## WORK ITEM
Copy every line of the records below verbatim, leaving out the pictures.
-- Opening Marker --
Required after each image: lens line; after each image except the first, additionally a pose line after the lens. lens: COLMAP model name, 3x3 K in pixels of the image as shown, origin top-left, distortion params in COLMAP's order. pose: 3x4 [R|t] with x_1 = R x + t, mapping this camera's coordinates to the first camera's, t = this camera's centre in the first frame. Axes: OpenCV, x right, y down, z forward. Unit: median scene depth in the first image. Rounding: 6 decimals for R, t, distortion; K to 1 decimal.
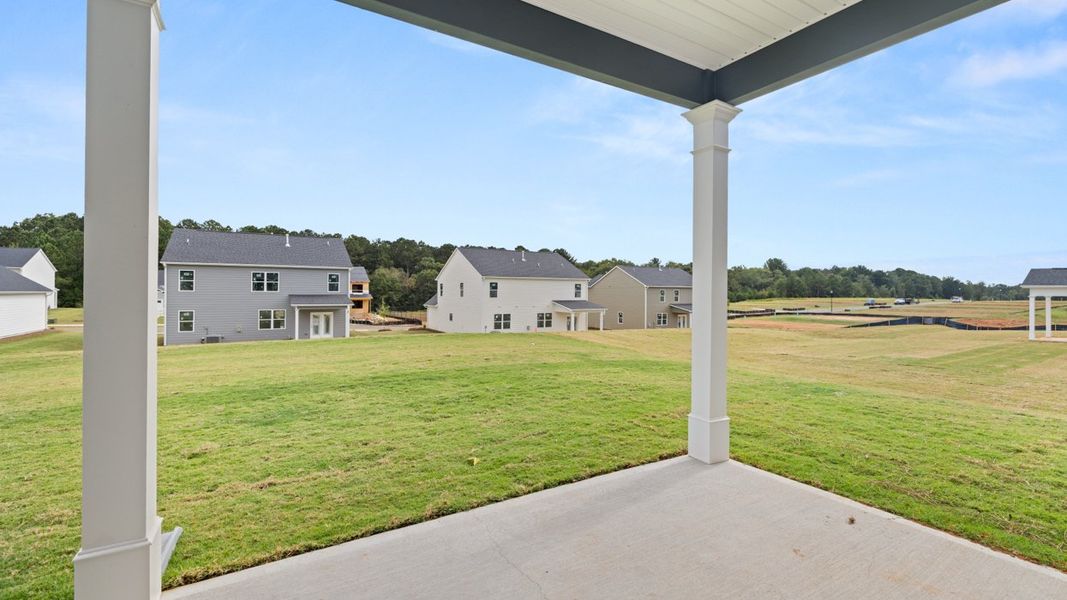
lens RADIAL K [[450.2, 0, 526.2], [0, 450.2, 291.1], [0, 0, 1]] dist [0.001442, -0.000127]
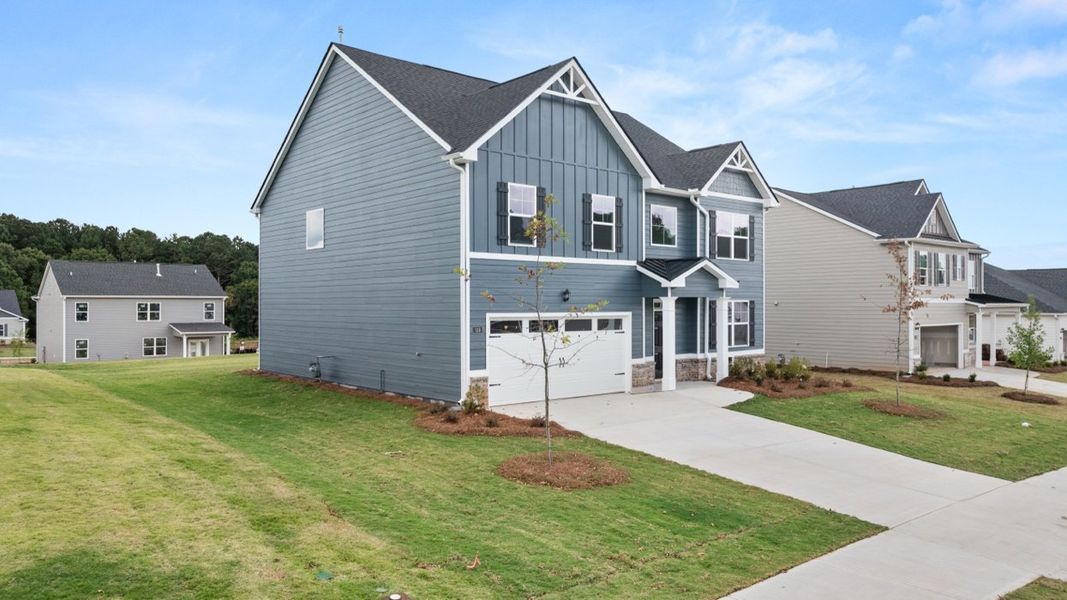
lens RADIAL K [[757.4, 0, 535.4], [0, 757.4, 303.6], [0, 0, 1]] dist [-0.014408, 0.001687]
pose [[0.983111, -0.008009, 0.182837, -0.001044], [0.007964, 0.999968, 0.000985, -0.028028], [-0.182839, 0.000488, 0.983143, -0.767927]]
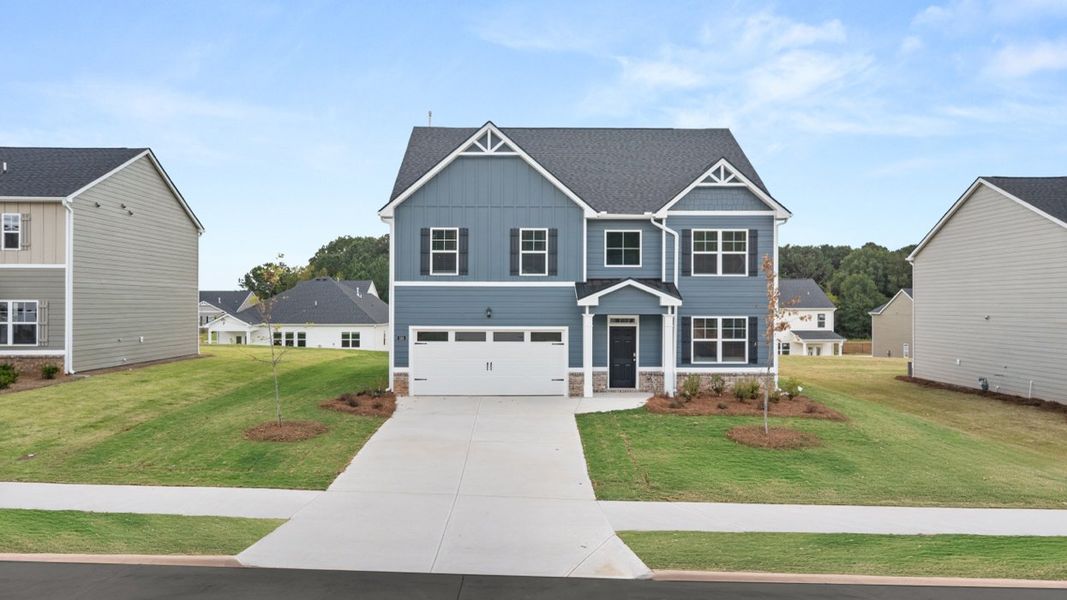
lens RADIAL K [[757.4, 0, 532.3], [0, 757.4, 300.2], [0, 0, 1]] dist [-0.014408, 0.001687]
pose [[0.868152, -0.007559, -0.496241, 0.423707], [0.003817, 0.999956, -0.008553, -0.036907], [0.496284, 0.005531, 0.868143, -0.800206]]
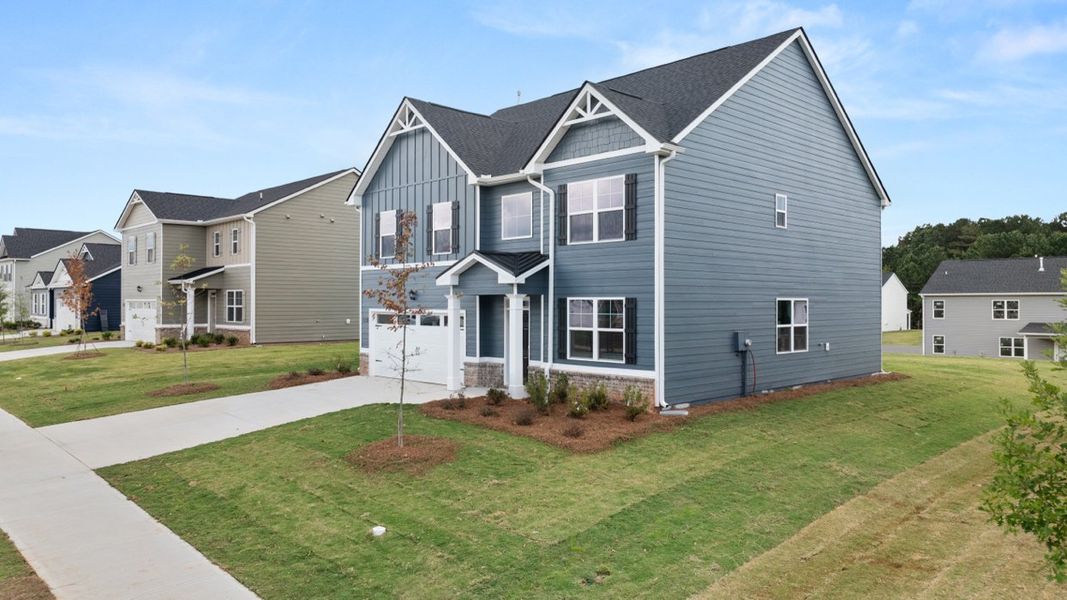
lens RADIAL K [[757.4, 0, 532.5], [0, 757.4, 299.2], [0, 0, 1]] dist [-0.014408, 0.001687]
pose [[0.233211, -0.010774, -0.972366, 0.672796], [0.001980, 0.999942, -0.010605, -0.023303], [0.972424, 0.000548, 0.233219, -0.352944]]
-- Closing Marker --
## TASK OUTPUT
Required after each image: lens line; after each image except the first, additionally a pose line after the lens. lens: COLMAP model name, 3x3 K in pixels of the image as shown, origin top-left, distortion params in COLMAP's order. pose: 3x4 [R|t] with x_1 = R x + t, mapping this camera's coordinates to the first camera's, t = this camera's centre in the first frame. Axes: OpenCV, x right, y down, z forward. Unit: median scene depth in the first image. Rounding: 6 decimals for R, t, distortion; K to 1 decimal.
lens RADIAL K [[450.2, 0, 526.2], [0, 450.2, 291.1], [0, 0, 1]] dist [0.001442, -0.000127]
lens RADIAL K [[757.4, 0, 535.4], [0, 757.4, 303.6], [0, 0, 1]] dist [-0.014408, 0.001687]
pose [[0.983111, -0.008009, 0.182837, -0.001044], [0.007964, 0.999968, 0.000985, -0.028028], [-0.182839, 0.000488, 0.983143, -0.767927]]
lens RADIAL K [[757.4, 0, 532.3], [0, 757.4, 300.2], [0, 0, 1]] dist [-0.014408, 0.001687]
pose [[0.868152, -0.007559, -0.496241, 0.423707], [0.003817, 0.999956, -0.008553, -0.036907], [0.496284, 0.005531, 0.868143, -0.800206]]
lens RADIAL K [[757.4, 0, 532.5], [0, 757.4, 299.2], [0, 0, 1]] dist [-0.014408, 0.001687]
pose [[0.233211, -0.010774, -0.972366, 0.672796], [0.001980, 0.999942, -0.010605, -0.023303], [0.972424, 0.000548, 0.233219, -0.352944]]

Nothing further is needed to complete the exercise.